- **Input data**:
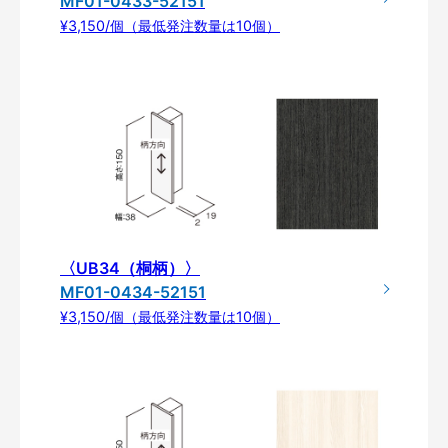
MF01-0433-52151
¥3,150/個（最低発注数量は10個）
〈UB34（桐柄）〉
MF01-0434-52151
¥3,150/個（最低発注数量は10個）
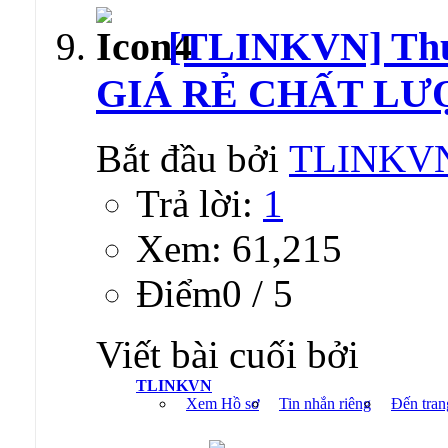
[TLINKVN] T
GIÁ RẺ CHẤT LƯỢ
Bắt đầu bởi
TLINKV
Trả lời:
1
Xem: 61,215
Ðiểm0 / 5
Viết bài cuối bởi
TLINKVN
Xem Hồ sơ
Tin nhắn riêng
Đến tran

- **Your objective**: What you write should match the entries exactly, except that the pictures are dropped.

- **Exercise response**:
MF01-0433-52151
¥3,150/個（最低発注数量は10個）
〈UB34（桐柄）〉
MF01-0434-52151
¥3,150/個（最低発注数量は10個）
[TLINKVN] T
GIÁ RẺ CHẤT LƯỢ
Bắt đầu bởi
TLINKV
Trả lời:
1
Xem: 61,215
Ðiểm0 / 5
Viết bài cuối bởi
TLINKVN
Xem Hồ sơ
Tin nhắn riêng
Đến tran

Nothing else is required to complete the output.